Якорь еще не коснулся дна в 100 метрах от берега, как целая флотилия сампанов стремительно направилась к нам, нагруженная орущей толпой, которая обрушивается на «Синга Бетину», как стадо обезьян на банановую плантацию. Такого рода вторжения даже забавляли нас в Тамбелане, где они не всегда приходились кстати. Но здесь это превратилось в какой-то кошмар. На палубе не меньше 70 человек, мы их пересчитали, до того как были заполонены, а люди все прибывали тесной толпой, какая образуется в метро после окончания рабочего дня. Прижатые к переборке задней кабины, мы еще пытаемся оттеснить непрошеных гостей, уговаривая их дать нам возможность отдохнуть, как вдруг в этой компактной массе, состоящей как бы из одной глыбы, образуется дыра и через нее прорывается еще один пришелец. Он в полицейской форме (полиция в Индонезии — это род войск, как военно-морской флот или авиация) и размахивает огромным пистолетом, который сует под нос Жозе, вопя, как дьявол. С меня достаточно, я начинаю по-настоящему злиться: у меня такое впечатление, что этот одержимый действительно начнет стрелять, лишь бы показать свою власть. Хватаю его за запястье не совсем по системе карате, ибо ничего не понимаю в этом японском искусстве. Но этого, видимо, достаточно, чтобы причинить ему сильную боль. Он так не привык к сопротивлению, что весь апломб пропадает. Нужно сохранить за собой инициативу! «Ну, как? Тебе несладко?» — грубо спрашиваю я по-французски, стараясь принять самый зверский вид, на какой только способен. Да я и действительно озверел, побледнев от бешенства, как мне позже сказала Жозе. Во всяком случае, этого было достаточно, чтобы напугать полицейского. «Я должен знать, откуда вы явились», — жалобно ответил он. Я выиграл сражение, и можно было проявить великодушие. «Очень хорошо, — заявил я, перейдя на индонезийский язык. — Сейчас вы получите все справки, какие только пожелаете, но прежде всего спрячьте оружие и уберите всех этих людей...»

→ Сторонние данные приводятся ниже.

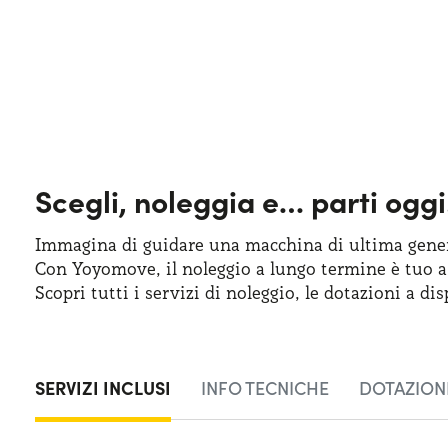
Scegli, noleggia e…
parti oggi
Immagina di guidare una macchina
di ultima
gener
Con Yoyomove,
il noleggio
a lungo
termine
è tuo
a
Scopri tutti
i servizi
di noleggio
,
le dotazioni
a dis
SERVIZI INCLUSI
INFO TECNICHE
DOTAZIONI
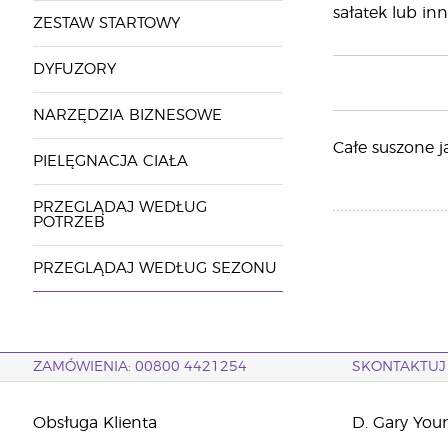
sałatek lub in
ZESTAW STARTOWY
DYFUZORY
NARZĘDZIA BIZNESOWE
Całe suszone j
PIELĘGNACJA CIAŁA
PRZEGLĄDAJ WEDŁUG
POTRZEB
PRZEGLĄDAJ WEDŁUG SEZONU
ZAMÓWIENIA: 00800 4421254
SKONTAKTUJ 
Obsługa Klienta
D. Gary You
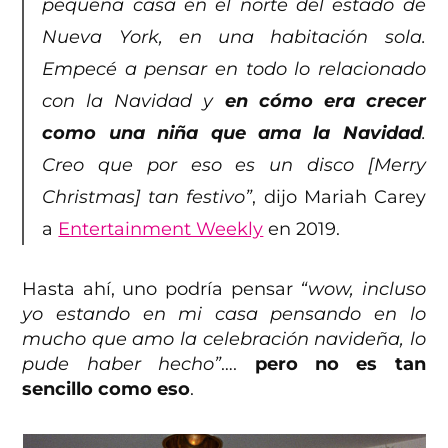
pequeña casa en el norte del estado de
Nueva York, en una habitación sola.
Empecé a pensar en todo lo relacionado
con la Navidad y
en cómo era crecer
como una niña que ama la Navidad
.
Creo que por eso es un disco [Merry
Christmas] tan festivo”
, dijo Mariah Carey
a
Entertainment Weekly
en 2019.
Hasta ahí, uno podría pensar
“wow, incluso
yo estando en mi casa pensando en lo
mucho que amo la celebración navideña, lo
pude haber hecho”
….
pero no es tan
sencillo como eso
.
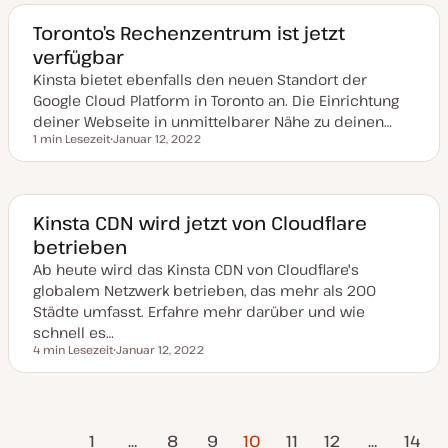
u
m
a
Toronto’s Rechenzentrum ist jetzt
k
verfügbar
t
u
Kinsta bietet ebenfalls den neuen Standort der
a
l
Google Cloud Platform in Toronto an. Die Einrichtung
i
s
deiner Webseite in unmittelbarer Nähe zu deinen…
i
1 min Lesezeit
Januar 12, 2022
e
Lesezeit
D
r
a
t
t
u
m
a
Kinsta CDN wird jetzt von Cloudflare
k
betrieben
t
u
Ab heute wird das Kinsta CDN von Cloudflare's
a
l
globalem Netzwerk betrieben, das mehr als 200
i
s
Städte umfasst. Erfahre mehr darüber und wie
i
schnell es…
e
r
4 min Lesezeit
Januar 12, 2022
Lesezeit
t
D
a
t
u
m
erige
Seitennummerierung
a
1
…
8
9
10
11
12
…
14
k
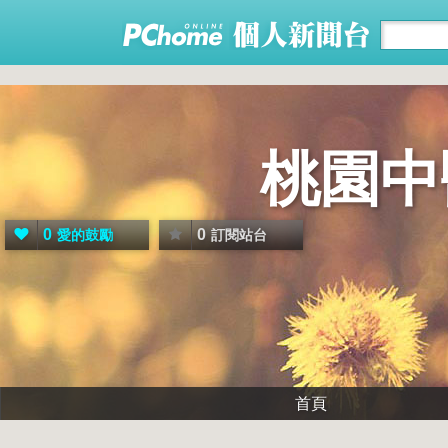
桃園中
0
0
愛的鼓勵
訂閱站台
首頁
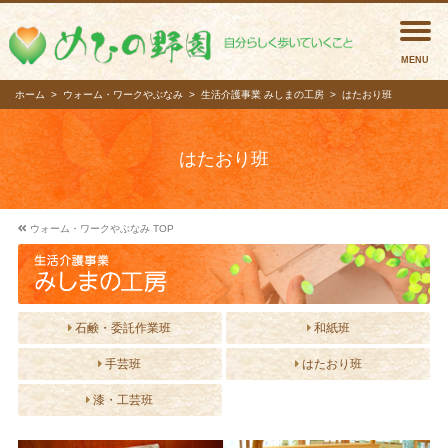
めひの
ホーム
ウォーム・ワークやぶなみ
生活介護事業 みしまの工房
はたおり班
はたおり班
ウォーム・ワークやぶなみ TOP
石鹸・委託作業班
和紙班
手芸班
はたおり班
漆・工芸班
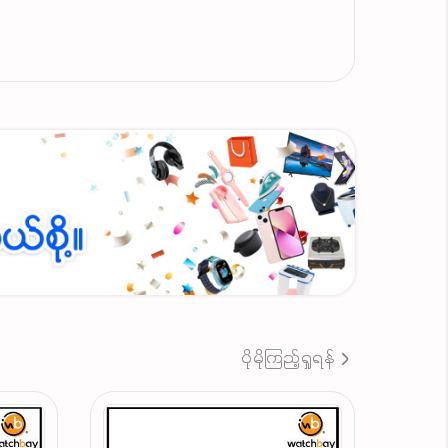
ပိုမိုကြည့်ရှုရန်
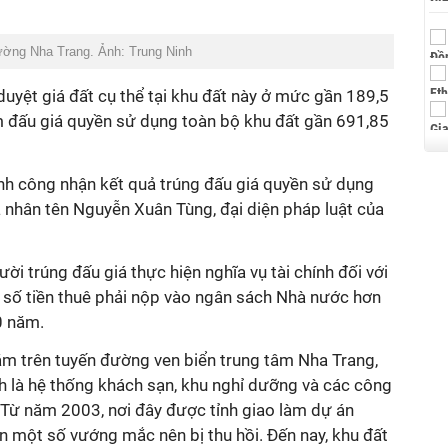
ường Nha Trang. Ảnh: Trung Ninh
uyệt giá đất cụ thể tại khu đất này ở mức gần 189,5
m đấu giá quyền sử dụng toàn bộ khu đất gần 691,85
ịnh công nhận kết quả trúng đấu giá quyền sử dụng
á nhân tên Nguyễn Xuân Tùng, đại diện pháp luật của
ời trúng đấu giá thực hiện nghĩa vụ tài chính đối với
i số tiền thuê phải nộp vào ngân sách Nhà nước hơn
0 năm.
ằm trên tuyến đường ven biển trung tâm Nha Trang,
nh là hệ thống khách sạn, khu nghỉ dưỡng và các công
p. Từ năm 2003, nơi đây được tỉnh giao làm dự án
n một số vướng mắc nên bị thu hồi. Đến nay, khu đất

Он обрадовался случаю вернуть свой поколебленный авторитет и начал снова орать, раздавать тумаки направо и налево, пока почти все пришельцы, крича, не разбежались по своим сампанам. Это было довольно гнусное зрелище животной грубости и страха. Палуба была свободной; на ней осталось четыре-пять фанфаронов, видимо любимчиков и поклонников «сильного человека». Я предъявил наши документы, над которыми рассмеялся бы даже слон: разрешение на отплытие из Сингапура; расписка Ауанга-бин-Саллаха в получении денег за постройку бедора, написанная на клочке грязной бумаги; письмо французского консула в Сингапуре, уведомляющее меня, что ходатайство о внесении моего судна в Морскую запись рассматривается в обычном порядке и мы получим документы на пасху или на троицу (мы отправились в плавание, так и не получив их); письмо высокопоставленного должностного лица из Джакарты, в котором меня благодарят за небольшую, случайно оказанную услугу и желают счастливого плавания. «Держиморда» не мог найти во всем этом ни начала, ни конца, но письмо от достопочтенного яванского корреспондента произвело на него сильное впечатление (хотя из-за государственных переворотов, следовавших один за другим на протяжении шести месяцев в Индонезии, я был не слишком уверен, что мой высокий покровитель еще не повешен). В этом письме, написанном по-английски, полицейский мог прочесть лишь название «Макасар» и понял, что оно исходило из какого-то важного ведомства.
Пока он напрягал свои мозги, прибыл еще один сампан с новыми вооруженными силами и полицией. Должно быть, на этом жалком, забытом богом и людьми острове был расквартирован целый батальон. Вновь прибывшие были несколько более просвещенными, чем первый представитель власти, которому мы немедленно дали прозвище Крысиная Морда, подходившее к нему как нельзя лучше. Высшие власти были вежливы и дружелюбны и повезли нас на берег, где предложили изысканный завтрак. За него мы расплатились несколькими часами утомительного допроса. Все наши документы были скопированы слово в слово и заверены мною, включая наши старые списки белья, сданного в стирку. Этой кропотливой работой занялся блестящий молодой человек — секретарь, печатавший одним пальцем на машинке, которая, видимо, была первым творением Ундервуда. Наконец нас отпустили, отобрав паспорта, против чего я энергично, но безуспешно протестовал.